Early-career funding for individuals interested in improving long-term future - apsec112
https://www.openphilanthropy.org/focus/other-areas/early-career-funding-individuals-interested-improving-long-term-future
======
DoreenMichele
It sounds nice in theory, but in practice programs like this strike me as not
very effective in achieving their stated goals.

The applicants who get accepted will tend to be those whose ideas are within
the Overton Window and who are good at playing the game, politically/career-
wise, under the current system. Real change tends to come from the margins and
tends to be overlooked initially as nothing worth anything.

[https://en.wikipedia.org/wiki/Overton_window](https://en.wikipedia.org/wiki/Overton_window)

I've lived without a car for over a decade. When I worked at Aflac, they had a
number of programs to try to encourage people to car pool and the like and
these programs were mostly useless because they were mostly created by people
with car-centric lives, for people with car-centric lives and they defaulted
to car-centric assumptions.
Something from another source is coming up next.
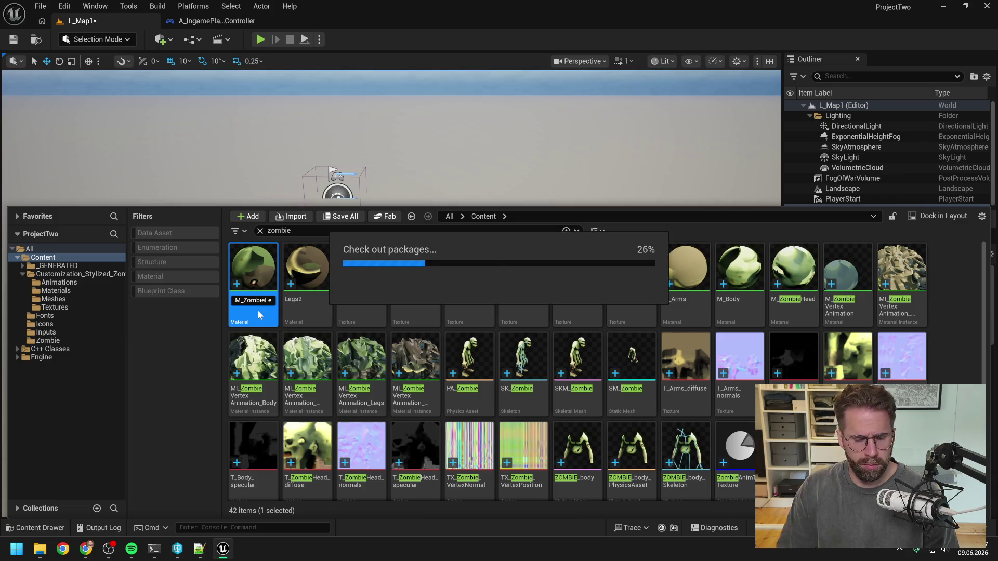
left_click(257, 308)
key("F2")
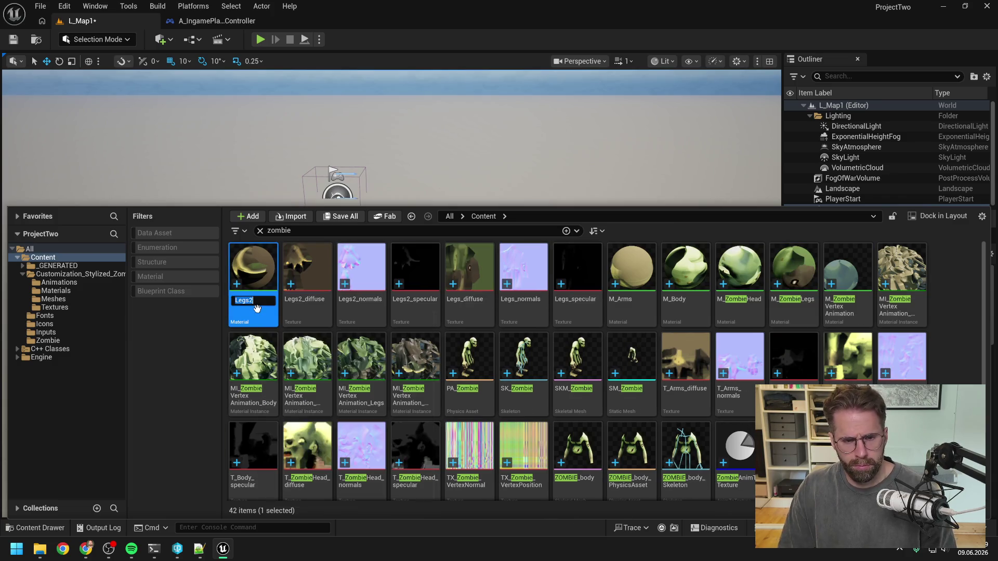
type("M_ZombieLe")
They mostly didn't fit my life -- a person
actually living without a car -- and I stopped participating in some of them
for fear of getting in trouble after there was an incident where the parking
privileges of a friend of mine were revoked under one of the programs when it
came out she was giving me a ride to work, but not home again in the evening.

So I have some first-hand experience with how such things go and I'm not
hugely impressed. Real change tends to not qualify for this kind of support.